Contact Database Restructure
Cleaned and restructured a contact database that had accumulated duplicates and inconsistencies over eight years, enabling more effective stakeholder communication.
Client
Regional Arts Council
Role
Database Administrator
Duration
6 weeks
Tools
PostgreSQL, Python, Mailchimp, Google Sheets
Overview
The Regional Arts Council had been building their contact database for eight years across multiple staff members and systems. The result was over 15,000 records with significant duplication, inconsistent formatting, and unclear categorisation. Email campaigns were bouncing at 18%, and staff couldn't trust the data for funding reports.
Constraints
Time
Six weeks to complete before the autumn funding cycle
Budget
Non-profit budget requiring cost-effective solutions
Team
Two staff members available for validation work
Platform
Needed to remain compatible with existing Mailchimp integration
Approach
Exported all data and ran initial analysis to understand the scale of the problem—duplicate detection, email validation, and field consistency checks.
Built Python scripts to standardise formatting (phone numbers, postcodes, organisation names) and flag probable duplicates using fuzzy matching on names and email addresses.
Created a validation workflow where staff reviewed flagged records in batches, making merge decisions for duplicates and confirming categorisation updates.

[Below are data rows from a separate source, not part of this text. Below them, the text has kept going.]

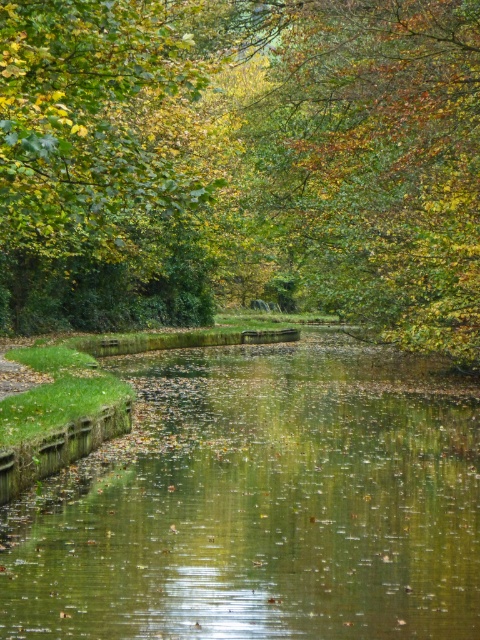
You are standing at the edge of the canal and want to take a photo of the green leafy tree at center. Which direction should you face to ensure the tree is in the center of your photo?

The green leafy tree at center is located at point coordinates, so you should face towards the center of the canal to capture it in the center of your photo.

You are standing on the grassy embankment on the left side of the canal. You see the green reflective water at center and the green leafy tree at upper center. Which object is located to the right of the other?

The green reflective water at center is positioned on the right side of green leafy tree at upper center.

You are standing on the grassy embankment on the left side of the canal. You see the green reflective water at center and the green leafy tree at upper center. Which object is closer to you?

The green reflective water at center is closer to you because it is in front of the green leafy tree at upper center.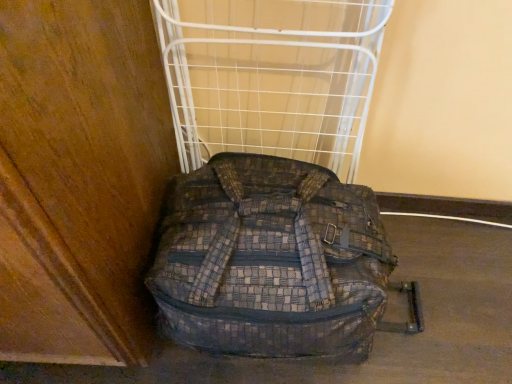
Find the location of a particular element. The width and height of the screenshot is (512, 384). unoccupied region to the right of plaid fabric backpack at center is located at coordinates (455, 286).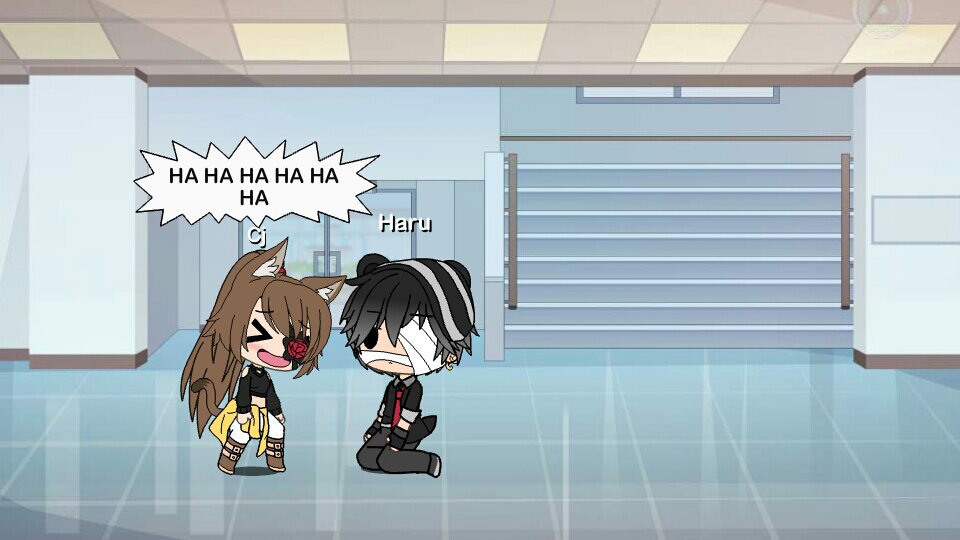
Where is `floor`? The height and width of the screenshot is (540, 960). floor is located at coordinates (492, 453).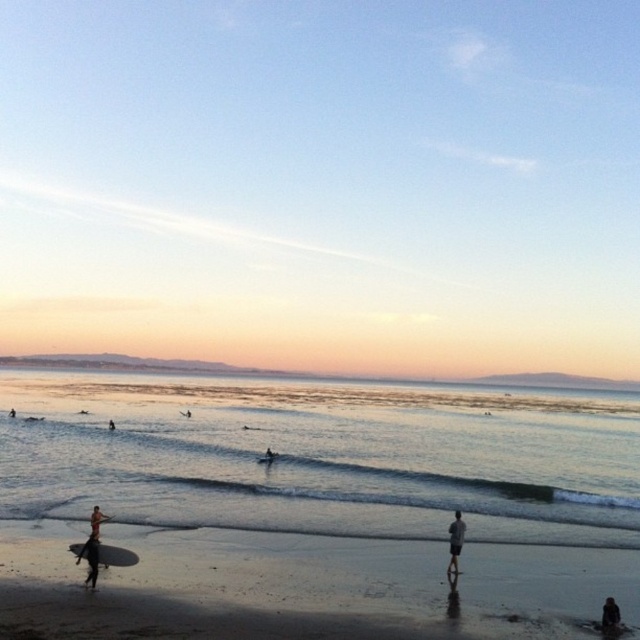
You are standing on the beach and see the dark gray fabric shorts at center and the dark gray wetsuit at lower left. Which object is positioned to the right of the other?

The dark gray fabric shorts at center is to the right of dark gray wetsuit at lower left.

You are standing on the beach and see two points marked on the sand. The first point is at coordinate point(x=272, y=456) and the second is at point(x=113, y=422). Which point is closer to you?

Point(x=272, y=456) is closer to the viewer than point(x=113, y=422).

You are a photographer trying to capture a shot of the dark gray fabric shorts at center and the brown surfboard at lower left. Which object should you focus on first if you want to ensure both are in the frame without moving the camera?

The dark gray fabric shorts at center has a greater height compared to the brown surfboard at lower left, so focusing on the taller object first would help ensure both are in the frame.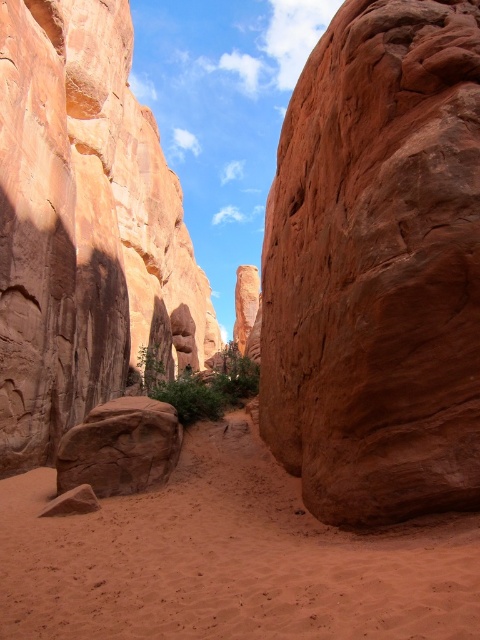
Does smooth sandstone boulder at left appear over sandy/dry sand at center?

Yes, smooth sandstone boulder at left is above sandy/dry sand at center.

Between smooth sandstone boulder at left and sandy/dry sand at center, which one has more height?

With more height is smooth sandstone boulder at left.

You are a GUI agent. You are given a task and a screenshot of the screen. Output one action in this format:
    pyautogui.click(x=<x>, y=<y>)
    Task: Click on the smooth sandstone boulder at left
    The image size is (480, 640).
    Given the screenshot: What is the action you would take?
    pyautogui.click(x=84, y=227)

Identify the location of smooth sandstone boulder at left. (84, 227).

Is point (135, 106) closer to camera compared to point (133, 433)?

No, (135, 106) is behind (133, 433).

Is smooth sandstone boulder at left to the right of rustic sandstone boulder at lower left from the viewer's perspective?

No, smooth sandstone boulder at left is not to the right of rustic sandstone boulder at lower left.

What do you see at coordinates (84, 227) in the screenshot? I see `smooth sandstone boulder at left` at bounding box center [84, 227].

Locate an element on the screen. The width and height of the screenshot is (480, 640). smooth sandstone boulder at left is located at coordinates pos(84,227).

Does point (79, 524) come farther from viewer compared to point (153, 461)?

No, (79, 524) is in front of (153, 461).

Which of these two, sandy/dry sand at center or rustic sandstone boulder at lower left, stands shorter?

With less height is sandy/dry sand at center.

Which is in front, point (20, 545) or point (128, 397)?

Point (20, 545) is in front.

This screenshot has height=640, width=480. I want to click on sandy/dry sand at center, so click(x=228, y=560).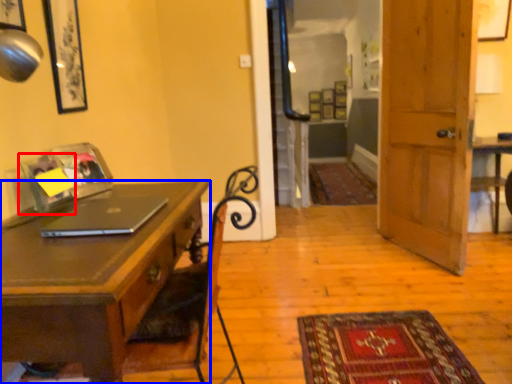
Question: Which object appears farthest to the camera in this image, picture frame (highlighted by a red box) or desk (highlighted by a blue box)?

Choices:
 (A) picture frame
 (B) desk

Answer: (A)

Redesigned the database schema with proper constraints and validation rules to prevent the same problems recurring.
Outcome
- Record count reduced from 15,000 to 9,200 after deduplication
- Email bounce rate dropped from 18% to under 2%
- Staff confidence in data accuracy restored
- Funding report generation time reduced significantly
The restructured database gave the council reliable data for the first time in years. The validation rules we implemented mean it should stay clean going forward.
Reflection
What worked
- Automated detection combined with human validation caught edge cases that pure automation would have missed
- Involving staff in the validation process built trust in the final result
- Adding constraints to the schema prevents future data quality issues
What didn't
- Initial duplicate thresholds were too aggressive and flagged legitimate separate contacts
- Some historical categorisation decisions were impossible to understand without context that no longer existed
What I would do differently
Would have built the validation interface earlier in the process. Staff feedback on the first batch would have informed better automation rules for the rest.